Um relatório aprovado em 2002 pelo TCU - Tribunal de Contas da União aponta indícios de fraudes na construção da barragem Algodões. A obra foi investigada pela Polícia Federal e é citada numa auditoria que lista sinais de irregularidades em quatro represas erguidas pela antiga Comdepi. A auditoria revela indícios de desvio de verbas federais repassadas ao governo piauiense pelo DNOCS. Em Algodões I, os fiscais do TCU constataram o uso de notas frias para justificar a liberação de R$ 3,2 milhões. A quantia equivale a 29,4% dos R$ 11 milhões repassados para a obra entre 1997 e 1998. De acordo com o documento, o uso de notas irregulares se repetiu na construção das barragens Salinas, Rangel e Pedra Redonda.

Pelo menos a um ano da tragédia a Engerpi admitiu que várias fissuras foram encontradas na barragem e sempre reparadas com camadas de cimento. O primeiro vazamento foi detectado em junho de 2008. Em 2009, um projeto previa a reconstrução de parte da estrutura que mais tarde viria a romper, projeto que nunca foi executado.

As obras e reparos foram apenas paliativos. Os problemas começaram a ficar mais sérios no dia 14 de maio, 15 dias antes da tragédia, quando as famílias foram retiradas das áreas de risco e levadas para abrigos. Uma equipe do governo foi ao local tentar solucionar o deslocamento da ombreira esquerda do sangradouro. O engenheiro responsável pela obra, Luis Hernane de Carvalho, afastou qualquer perigo de rompimento e liberou o retorno das famílias às suas casas.

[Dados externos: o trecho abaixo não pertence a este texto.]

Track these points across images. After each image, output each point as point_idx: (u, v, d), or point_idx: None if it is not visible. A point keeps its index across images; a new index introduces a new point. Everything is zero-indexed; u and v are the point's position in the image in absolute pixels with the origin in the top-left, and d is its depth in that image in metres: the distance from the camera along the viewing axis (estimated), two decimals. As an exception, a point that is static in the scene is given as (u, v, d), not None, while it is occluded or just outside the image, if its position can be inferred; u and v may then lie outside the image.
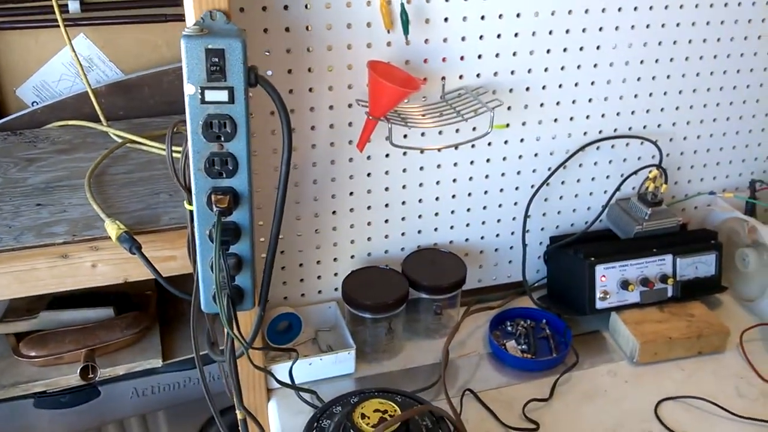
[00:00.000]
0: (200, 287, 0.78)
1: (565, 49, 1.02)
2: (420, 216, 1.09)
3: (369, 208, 1.05)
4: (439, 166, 1.05)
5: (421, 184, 1.06)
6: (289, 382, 0.93)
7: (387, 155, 1.02)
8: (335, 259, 1.08)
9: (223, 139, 0.69)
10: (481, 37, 0.96)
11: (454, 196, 1.09)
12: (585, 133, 1.11)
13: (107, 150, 1.15)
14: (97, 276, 0.90)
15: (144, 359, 1.20)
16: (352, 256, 1.09)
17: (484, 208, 1.12)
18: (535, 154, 1.10)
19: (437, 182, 1.07)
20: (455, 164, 1.06)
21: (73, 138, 1.23)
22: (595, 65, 1.05)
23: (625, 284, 1.08)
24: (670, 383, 1.01)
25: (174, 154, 0.76)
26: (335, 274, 1.09)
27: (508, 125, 1.05)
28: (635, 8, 1.02)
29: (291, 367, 0.93)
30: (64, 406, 1.27)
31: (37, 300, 1.23)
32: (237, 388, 0.80)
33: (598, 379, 1.02)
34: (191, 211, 0.75)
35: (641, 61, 1.07)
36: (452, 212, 1.11)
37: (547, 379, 1.01)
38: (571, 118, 1.08)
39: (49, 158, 1.14)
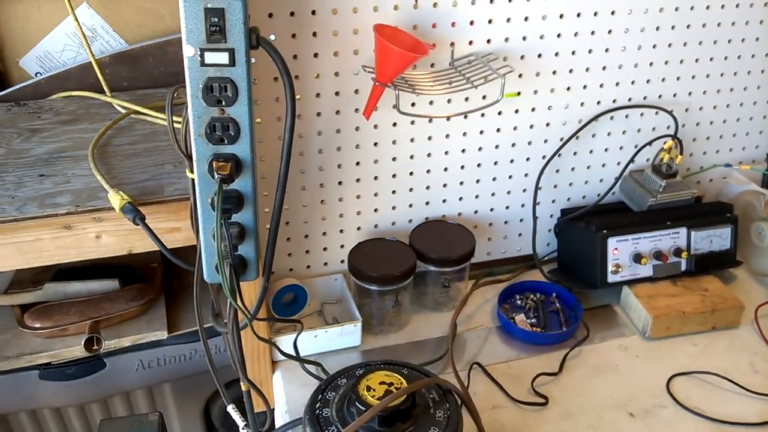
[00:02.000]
0: (203, 257, 0.77)
1: (578, 14, 0.98)
2: (428, 187, 1.07)
3: (376, 178, 1.03)
4: (447, 135, 1.03)
5: (429, 154, 1.04)
6: (293, 354, 0.92)
7: (394, 124, 0.99)
8: (341, 231, 1.06)
9: (224, 103, 0.67)
10: (491, 0, 0.93)
11: (462, 167, 1.07)
12: (598, 103, 1.08)
13: (111, 121, 1.13)
14: (101, 247, 0.89)
15: (149, 331, 1.19)
16: (359, 228, 1.07)
17: (494, 179, 1.10)
18: (547, 124, 1.07)
19: (446, 152, 1.05)
20: (464, 134, 1.04)
21: (77, 109, 1.21)
22: (609, 31, 1.01)
23: (637, 257, 1.05)
24: (682, 358, 0.99)
25: (175, 125, 0.74)
26: (341, 246, 1.07)
27: (519, 93, 1.02)
28: (652, -28, 0.99)
29: (296, 339, 0.92)
30: (69, 377, 1.27)
31: (42, 272, 1.22)
32: (240, 360, 0.79)
33: (608, 353, 1.00)
34: (193, 180, 0.74)
35: (657, 28, 1.04)
36: (461, 183, 1.08)
37: (556, 353, 0.99)
38: (585, 87, 1.05)
39: (52, 129, 1.12)
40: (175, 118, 0.73)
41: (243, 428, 0.89)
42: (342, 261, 1.08)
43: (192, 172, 0.73)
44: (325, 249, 1.07)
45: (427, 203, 1.09)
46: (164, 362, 1.34)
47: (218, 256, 0.72)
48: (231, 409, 0.91)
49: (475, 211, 1.12)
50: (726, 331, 1.04)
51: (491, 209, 1.13)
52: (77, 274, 1.21)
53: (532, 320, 1.04)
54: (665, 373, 0.96)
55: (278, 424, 0.90)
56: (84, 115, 1.18)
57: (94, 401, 1.32)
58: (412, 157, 1.03)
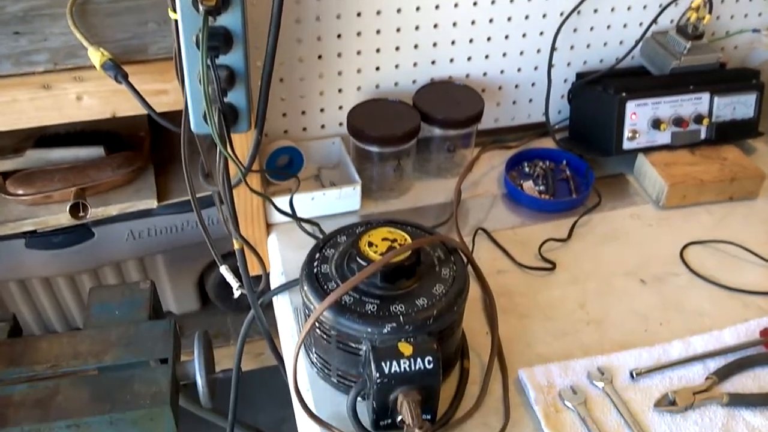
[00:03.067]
0: (189, 105, 0.70)
1: None
2: (435, 44, 0.98)
3: (378, 32, 0.94)
4: (457, -16, 0.93)
5: (437, 6, 0.94)
6: (289, 211, 0.87)
7: (399, -31, 0.89)
8: (340, 91, 0.98)
9: None
10: None
11: (473, 23, 0.98)
12: (624, -49, 0.98)
13: (89, -27, 1.03)
14: (83, 110, 0.84)
15: (138, 200, 1.14)
16: (359, 88, 0.99)
17: (506, 37, 1.01)
18: (567, -25, 0.97)
19: (455, 5, 0.95)
20: (476, -17, 0.94)
21: (51, -39, 1.10)
22: None
23: (656, 123, 0.99)
24: (697, 227, 0.94)
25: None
26: (339, 108, 1.00)
27: (538, -64, 0.92)
28: None
29: (291, 197, 0.86)
30: (56, 246, 1.23)
31: (23, 139, 1.15)
32: (232, 216, 0.74)
33: (620, 221, 0.95)
34: (176, 21, 0.65)
35: None
36: (470, 41, 1.00)
37: (565, 221, 0.94)
38: (611, -68, 0.95)
39: (27, -15, 1.02)
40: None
41: (237, 289, 0.85)
42: (340, 124, 1.01)
43: (174, 11, 0.65)
44: (322, 110, 0.99)
45: (433, 62, 1.00)
46: (155, 232, 1.31)
47: (206, 100, 0.65)
48: (224, 269, 0.87)
49: (484, 73, 1.04)
50: (744, 202, 0.99)
51: (501, 71, 1.05)
52: (61, 142, 1.15)
53: (541, 188, 0.99)
54: (679, 241, 0.91)
55: (275, 282, 0.86)
56: (59, -32, 1.08)
57: (83, 271, 1.29)
58: (418, 9, 0.94)
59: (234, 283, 0.84)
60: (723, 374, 0.73)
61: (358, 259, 0.66)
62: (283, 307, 0.82)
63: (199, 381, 1.00)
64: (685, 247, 0.91)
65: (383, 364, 0.61)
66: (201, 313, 1.58)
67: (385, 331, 0.63)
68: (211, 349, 1.06)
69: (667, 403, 0.70)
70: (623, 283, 0.85)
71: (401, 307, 0.65)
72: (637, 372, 0.73)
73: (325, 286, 0.67)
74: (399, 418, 0.63)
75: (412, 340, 0.63)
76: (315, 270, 0.69)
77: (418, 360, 0.62)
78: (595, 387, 0.72)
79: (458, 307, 0.67)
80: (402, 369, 0.62)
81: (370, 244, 0.67)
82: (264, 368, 1.48)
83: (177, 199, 1.23)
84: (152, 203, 1.15)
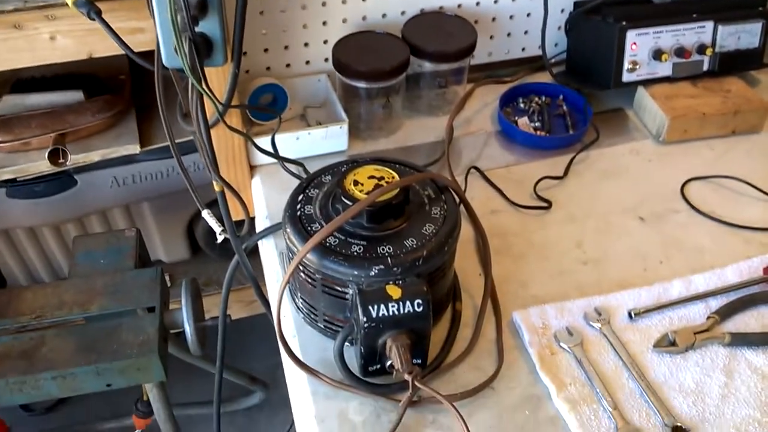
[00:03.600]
0: (159, 37, 0.65)
1: None
2: (424, -29, 0.93)
3: (364, -41, 0.89)
4: None
5: (426, -71, 0.89)
6: (272, 151, 0.83)
7: None
8: (324, 23, 0.93)
9: None
10: None
11: (465, -54, 0.92)
12: None
13: None
14: (57, 50, 0.80)
15: (120, 145, 1.10)
16: (344, 20, 0.94)
17: (500, -37, 0.95)
18: None
19: (445, -73, 0.89)
20: None
21: None
22: None
23: (657, 54, 0.94)
24: (698, 163, 0.91)
25: None
26: (324, 42, 0.95)
27: None
28: None
29: (273, 135, 0.82)
30: (38, 195, 1.19)
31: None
32: (210, 156, 0.70)
33: (618, 157, 0.92)
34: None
35: None
36: (462, -33, 0.94)
37: (561, 158, 0.91)
38: None
39: None
40: None
41: (220, 234, 0.82)
42: (326, 59, 0.96)
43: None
44: (306, 45, 0.94)
45: (423, -9, 0.95)
46: (140, 179, 1.27)
47: (174, 30, 0.60)
48: (206, 214, 0.84)
49: (477, 3, 0.98)
50: (746, 137, 0.95)
51: (495, 1, 0.99)
52: (38, 86, 1.10)
53: (536, 124, 0.95)
54: (679, 177, 0.88)
55: (260, 226, 0.83)
56: None
57: (68, 220, 1.26)
58: (406, -68, 0.88)
59: (216, 227, 0.81)
60: (725, 313, 0.70)
61: (343, 198, 0.62)
62: (269, 252, 0.79)
63: (188, 329, 0.98)
64: (685, 183, 0.87)
65: (371, 308, 0.59)
66: (191, 261, 1.56)
67: (372, 273, 0.60)
68: (200, 297, 1.03)
69: (667, 343, 0.68)
70: (621, 221, 0.82)
71: (389, 248, 0.61)
72: (635, 312, 0.70)
73: (309, 228, 0.63)
74: (388, 362, 0.61)
75: (400, 282, 0.60)
76: (298, 211, 0.66)
77: (407, 303, 0.59)
78: (592, 328, 0.69)
79: (449, 247, 0.64)
80: (390, 312, 0.59)
81: (356, 183, 0.64)
82: (256, 316, 1.46)
83: (161, 144, 1.19)
84: (135, 149, 1.11)
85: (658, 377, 0.65)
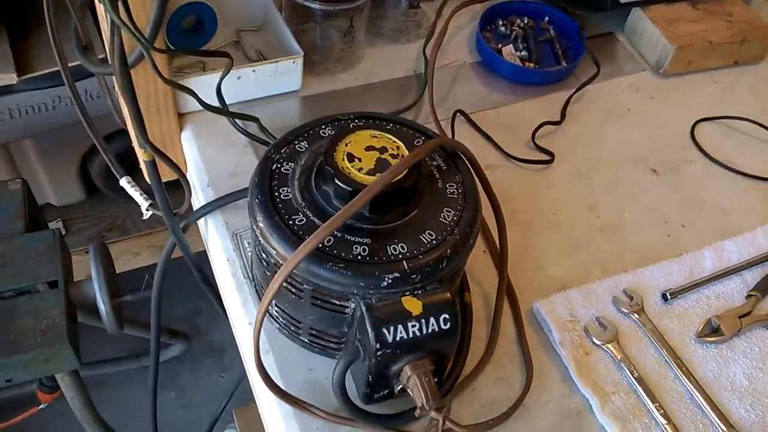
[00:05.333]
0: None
1: None
2: None
3: None
4: None
5: None
6: (216, 104, 0.63)
7: None
8: None
9: None
10: None
11: None
12: None
13: None
14: None
15: (-10, 74, 0.87)
16: None
17: None
18: None
19: None
20: None
21: None
22: None
23: (658, -32, 0.80)
24: (703, 100, 0.79)
25: None
26: (263, -54, 0.74)
27: None
28: None
29: (219, 83, 0.62)
30: None
31: None
32: (136, 115, 0.50)
33: (617, 94, 0.79)
34: None
35: None
36: None
37: (554, 96, 0.77)
38: None
39: None
40: None
41: (147, 209, 0.64)
42: (264, -31, 0.75)
43: None
44: (238, -51, 0.73)
45: None
46: (18, 113, 1.05)
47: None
48: (125, 182, 0.64)
49: None
50: (748, 68, 0.85)
51: None
52: None
53: (522, 53, 0.80)
54: (687, 118, 0.77)
55: (197, 199, 0.65)
56: None
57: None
58: None
59: (142, 200, 0.62)
60: (765, 290, 0.61)
61: (337, 182, 0.46)
62: (215, 230, 0.61)
63: (102, 306, 0.81)
64: (695, 125, 0.76)
65: (385, 330, 0.44)
66: (87, 203, 1.34)
67: (385, 284, 0.45)
68: (112, 264, 0.85)
69: (710, 330, 0.58)
70: (633, 175, 0.70)
71: (402, 248, 0.46)
72: (670, 293, 0.59)
73: (290, 222, 0.46)
74: (398, 387, 0.47)
75: (419, 292, 0.46)
76: (273, 197, 0.48)
77: (431, 320, 0.45)
78: (625, 316, 0.58)
79: (473, 238, 0.49)
80: (410, 334, 0.44)
81: (351, 158, 0.47)
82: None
83: (42, 71, 0.97)
84: (11, 78, 0.94)
85: (707, 375, 0.55)
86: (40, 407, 1.14)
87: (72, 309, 0.76)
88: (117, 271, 1.31)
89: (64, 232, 1.30)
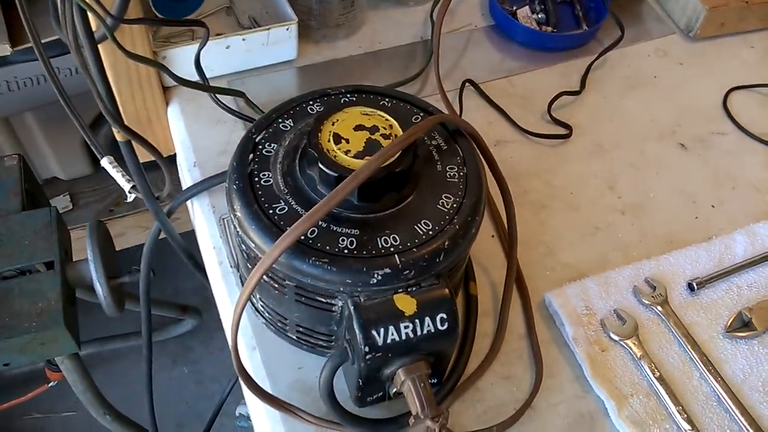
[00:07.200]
0: None
1: None
2: None
3: None
4: None
5: None
6: (197, 79, 0.58)
7: None
8: None
9: None
10: None
11: None
12: None
13: None
14: None
15: (-16, 45, 0.84)
16: None
17: None
18: None
19: None
20: None
21: None
22: None
23: None
24: (737, 65, 0.73)
25: None
26: None
27: None
28: None
29: (198, 54, 0.57)
30: None
31: None
32: (107, 96, 0.46)
33: (642, 60, 0.72)
34: None
35: None
36: None
37: (573, 63, 0.71)
38: None
39: None
40: None
41: (129, 192, 0.60)
42: (257, -73, 0.70)
43: None
44: None
45: None
46: (16, 86, 1.02)
47: None
48: (106, 162, 0.61)
49: None
50: (787, 27, 0.77)
51: None
52: None
53: (539, 16, 0.73)
54: (719, 86, 0.70)
55: (186, 178, 0.61)
56: None
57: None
58: None
59: (125, 183, 0.58)
60: (803, 277, 0.55)
61: (322, 167, 0.41)
62: (201, 215, 0.57)
63: (99, 288, 0.77)
64: (727, 94, 0.69)
65: (375, 332, 0.39)
66: (94, 177, 1.31)
67: (374, 281, 0.40)
68: (112, 244, 0.82)
69: (740, 324, 0.53)
70: (659, 150, 0.64)
71: (394, 240, 0.41)
72: (697, 282, 0.54)
73: (271, 211, 0.42)
74: (393, 390, 0.43)
75: (414, 289, 0.41)
76: (253, 183, 0.44)
77: (426, 320, 0.40)
78: (647, 308, 0.53)
79: (476, 228, 0.45)
80: (403, 336, 0.40)
81: (338, 139, 0.42)
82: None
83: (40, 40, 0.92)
84: (5, 48, 0.89)
85: (737, 375, 0.50)
86: (49, 385, 1.13)
87: (69, 291, 0.73)
88: (126, 246, 1.28)
89: (71, 207, 1.28)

Não sobra pedra sobre pedra

Na tarde do dia 27 a barragem estoura, levando as famílias ao desespero. A lembrança de que estariam em um local seguro caso não tivessem sido liberadas a voltar para suas casas, é angustiante principalmente para pais e mães que
perderam seus filhos. A água que vinha para trazer vida para a região, agora começava a provocar morte.

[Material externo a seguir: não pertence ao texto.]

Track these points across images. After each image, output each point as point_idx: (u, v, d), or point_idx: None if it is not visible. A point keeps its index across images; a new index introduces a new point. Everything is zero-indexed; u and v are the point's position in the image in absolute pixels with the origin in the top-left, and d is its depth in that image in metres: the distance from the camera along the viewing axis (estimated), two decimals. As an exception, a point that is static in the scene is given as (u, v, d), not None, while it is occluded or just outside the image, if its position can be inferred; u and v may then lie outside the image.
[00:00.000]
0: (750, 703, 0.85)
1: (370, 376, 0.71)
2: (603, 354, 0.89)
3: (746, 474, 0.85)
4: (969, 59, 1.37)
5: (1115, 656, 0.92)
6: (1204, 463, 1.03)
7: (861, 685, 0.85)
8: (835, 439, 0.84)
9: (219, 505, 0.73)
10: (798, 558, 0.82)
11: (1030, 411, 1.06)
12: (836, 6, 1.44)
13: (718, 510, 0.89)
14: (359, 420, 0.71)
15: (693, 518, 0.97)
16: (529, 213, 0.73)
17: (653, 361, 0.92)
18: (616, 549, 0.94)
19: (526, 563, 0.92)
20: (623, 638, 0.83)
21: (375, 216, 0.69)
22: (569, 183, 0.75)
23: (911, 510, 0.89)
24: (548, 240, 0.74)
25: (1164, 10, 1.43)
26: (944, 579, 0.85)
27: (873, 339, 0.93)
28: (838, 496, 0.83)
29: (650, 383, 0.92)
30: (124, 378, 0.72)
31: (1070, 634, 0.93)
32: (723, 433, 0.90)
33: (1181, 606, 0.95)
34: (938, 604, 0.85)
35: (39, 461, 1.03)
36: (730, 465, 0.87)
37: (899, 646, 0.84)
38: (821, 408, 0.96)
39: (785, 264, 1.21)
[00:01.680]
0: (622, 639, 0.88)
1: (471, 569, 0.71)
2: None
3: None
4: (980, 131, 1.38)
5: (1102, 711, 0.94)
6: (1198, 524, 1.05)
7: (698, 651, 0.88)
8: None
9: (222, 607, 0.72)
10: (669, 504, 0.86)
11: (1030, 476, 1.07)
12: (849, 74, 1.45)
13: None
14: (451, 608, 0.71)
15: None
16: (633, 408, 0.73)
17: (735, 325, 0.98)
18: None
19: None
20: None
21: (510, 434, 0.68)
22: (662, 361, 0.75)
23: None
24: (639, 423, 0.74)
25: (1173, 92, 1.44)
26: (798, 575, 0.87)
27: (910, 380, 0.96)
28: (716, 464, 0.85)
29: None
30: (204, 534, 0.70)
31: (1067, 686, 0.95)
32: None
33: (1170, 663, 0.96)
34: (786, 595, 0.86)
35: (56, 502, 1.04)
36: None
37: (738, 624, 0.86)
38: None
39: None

Os povoados que ficaram submersos foram Angico Branco, Franco, Cruzinha, Boiba, Frecheira, Tabuleiro, Estreito, Gado Bravo, Dom Bosco, Boa Vista e Gameleira. Casas inteiras desapareceram, cemitérios ficaram com os túmulos revirados, árvores arrancadas pela raiz, igrejas, escolas e postos de saúde foram ao chão. Milhares de pessoas enviaram donativos para as vítimas.